The School of Nursing is expected to begin the Master of Science in Nursing spring semester 2012.
For some graduates, Thursday marked the end of a long journey and the beginning of a new life.
“I started working toward my bachelor’s in nursing about eight years ago,” said Mary Harrison, 36, of Tipton. “I had taken my prerequisite courses and worked full time. I’m ready for today! I’m a single mom raising a two-year-old and a 14-year-old. At one point, gave up on my dream of being a nurse. Anyone who dreams of becoming a nurse should just stay with it. They can get to the end like I did. It’s all been worth it!”
Twenty-seven-year-old Natalie Despinoy of Kokomo had earned a bachelor’s degree in psychology, but decided she wanted to pursue a career in nursing and began the process at IU Kokomo in 2007.
“I’m very excited to be getting my B.S.N.,” said Despinoy. “I’ve already had a job offer from the Indiana Heart Hospital in Indianapolis.”
For long-time registered nurse Moreen Longenberger, 45, of Clinton County, earning her bachelor’s degree in nursing is a new start.
“I’m a mother of three, and in 2006, I started my life over,” said Longenberger, a widowed mother with two grown sons and one teenage son at home. “Two of my boys are in the U.S. Marines.
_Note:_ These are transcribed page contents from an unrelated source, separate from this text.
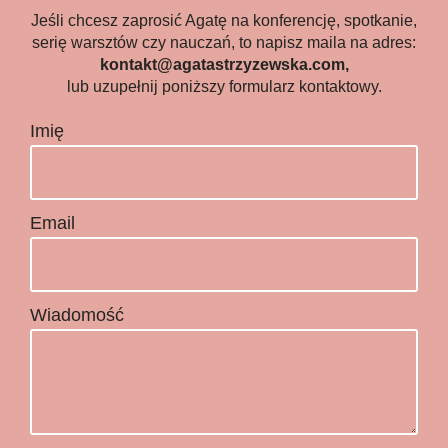
Jeśli chcesz zaprosić Agatę na konferencję, spotkanie,
serię warsztów czy nauczań, to napisz maila na adres:
kontakt@agatastrzyzewska.com
,
lub uzupełnij poniższy formularz kontaktowy.
Imię
Email
Wiadomość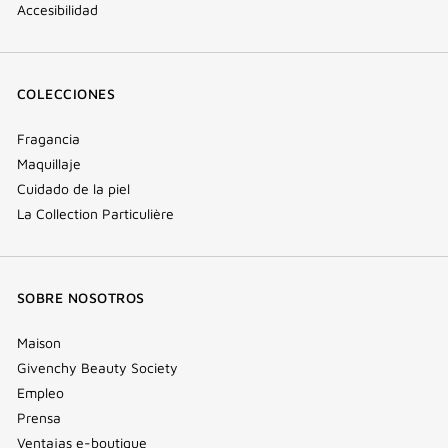
Accesibilidad
COLECCIONES
Fragancia
Maquillaje
Cuidado de la piel
La Collection Particulière
SOBRE NOSOTROS
Maison
Givenchy Beauty Society
Empleo
Prensa
Ventajas e-boutique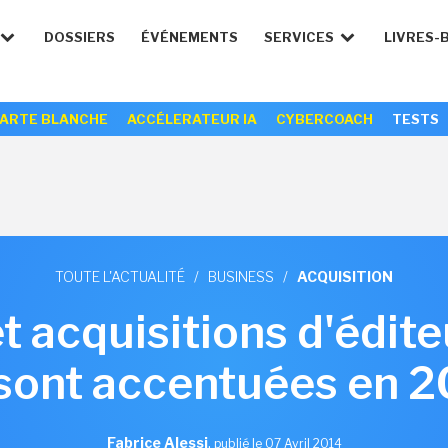
DOSSIERS
ÉVÉNEMENTS
SERVICES
LIVRES-
ARTE BLANCHE
ACCÉLERATEUR IA
CYBERCOACH
TESTS
TOUTE L'ACTUALITÉ
/
BUSINESS
/
ACQUISITION
t acquisitions d'édite
sont accentuées en 
Fabrice Alessi
,
publié le 07 Avril 2014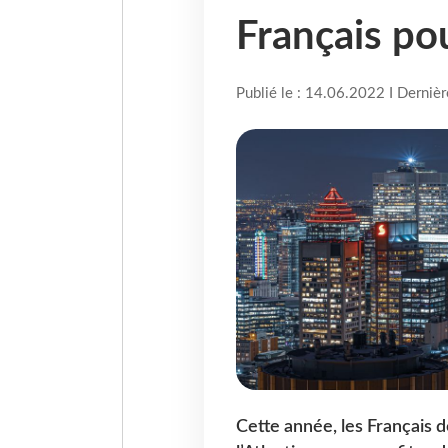
Français pou
Publié le : 14.06.2022 I Derniè
Cette année, les Français d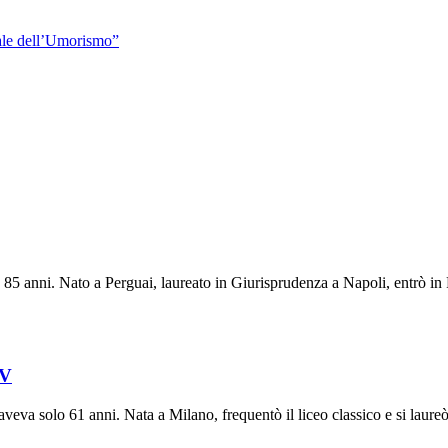
ale dell’Umorismo”
 85 anni. Nato a Perguai, laureato in Giurisprudenza a Napoli, entrò in
TV
eva solo 61 anni. Nata a Milano, frequentò il liceo classico e si laureò 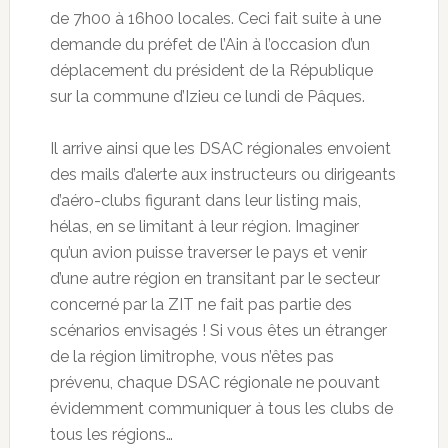
de 7h00 à 16h00 locales. Ceci fait suite à une
demande du préfet de l’Ain à l’occasion d’un
déplacement du président de la République
sur la commune d’Izieu ce lundi de Pâques.
Il arrive ainsi que les DSAC régionales envoient
des mails d’alerte aux instructeurs ou dirigeants
d’aéro-clubs figurant dans leur listing mais,
hélas, en se limitant à leur région. Imaginer
qu’un avion puisse traverser le pays et venir
d’une autre région en transitant par le secteur
concerné par la ZIT ne fait pas partie des
scénarios envisagés ! Si vous êtes un étranger
de la région limitrophe, vous n’êtes pas
prévenu, chaque DSAC régionale ne pouvant
évidemment communiquer à tous les clubs de
tous les régions…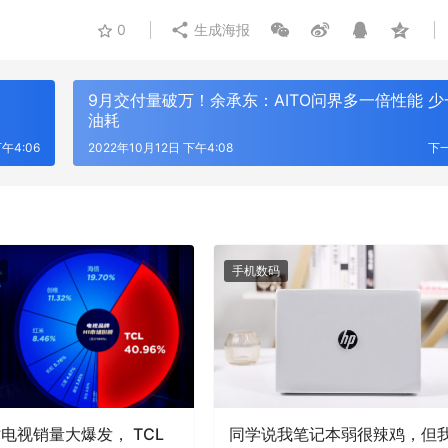
0
生成海报
9月交付量破万！余承东：AITO问界多一倍性能 少
油耗
下午4:06
2022年10月12日 下午4:08
下
手机数码
寸电视销量大爆发， TCL
同学说我笔记本弱很辣鸡，但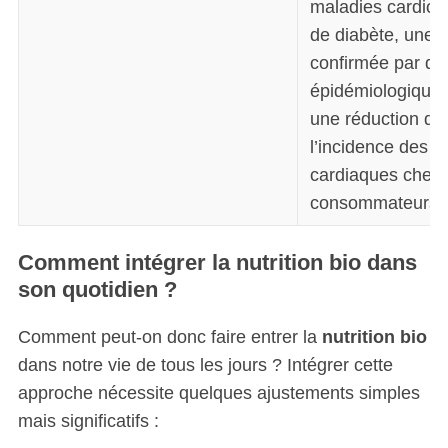
maladies cardiov
de diabète, une 
confirmée par de
épidémiologiques
une réduction d
l’incidence des 
cardiaques chez 
consommateurs d
Comment intégrer la nutrition bio dans
son quotidien ?
Comment peut-on donc faire entrer la
nutrition bio
dans notre vie de tous les jours ? Intégrer cette
approche nécessite quelques ajustements simples
mais significatifs :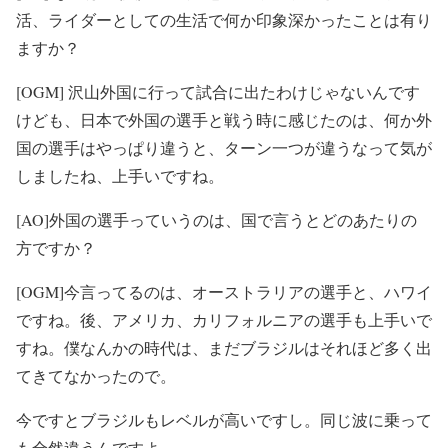
活、ライダーとしての生活で何か印象深かったことは有り
ますか？
[OGM] 沢山外国に行って試合に出たわけじゃないんです
けども、日本で外国の選手と戦う時に感じたのは、何か外
国の選手はやっぱり違うと、ターン一つが違うなって気が
しましたね、上手いですね。
[AO]外国の選手っていうのは、国で言うとどのあたりの
方ですか？
[OGM]今言ってるのは、オーストラリアの選手と、ハワイ
ですね。後、アメリカ、カリフォルニアの選手も上手いで
すね。僕なんかの時代は、まだブラジルはそれほど多く出
てきてなかったので。
今ですとブラジルもレベルが高いですし。同じ波に乗って
も全然違うんですよ。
One is in Afghanistan and the other is in California. It is a privilege to do this. We’ve had wonderful instructors who have taught me to learn more about myself. My sons have been with me throughout this all the way.”
Another R.N., Clara Sessoms of Gas City, noted the registered nurses earning their bachelor’s degrees this year have been working as nurses anywhere from two to 34 years.
“We earned our A.S.N.s and worked for years at various hospitals,” said Sessoms. “This was the first year, though that IU Kokomo had a pod at Tipton Hospital. It was wonderful. Some of us have never been pinned. We’ve shared so many experiences together, that by the time we’ve come to this point, we’ve been together for a whole year. We’ve come here from all over – Marion, Indianapolis, and Muncie – to earn our bachelor’s degrees and be pinned. It’s a great honor.”
Guest speaker Darcy Burthay, chief nursing officer and chief operating officer at St. Vincent Hospital in Indianapolis, used slides from when she first became a nurse 27 years ago to show how much nursing has changed and technology has advanced.
“As much as that I’ve shared with you that’s changed, there’re some things that have stayed the same,” said Burthay. “The most important is patients and providing quality service to our patients.”
Indiana University Kokomo serves north central Indiana.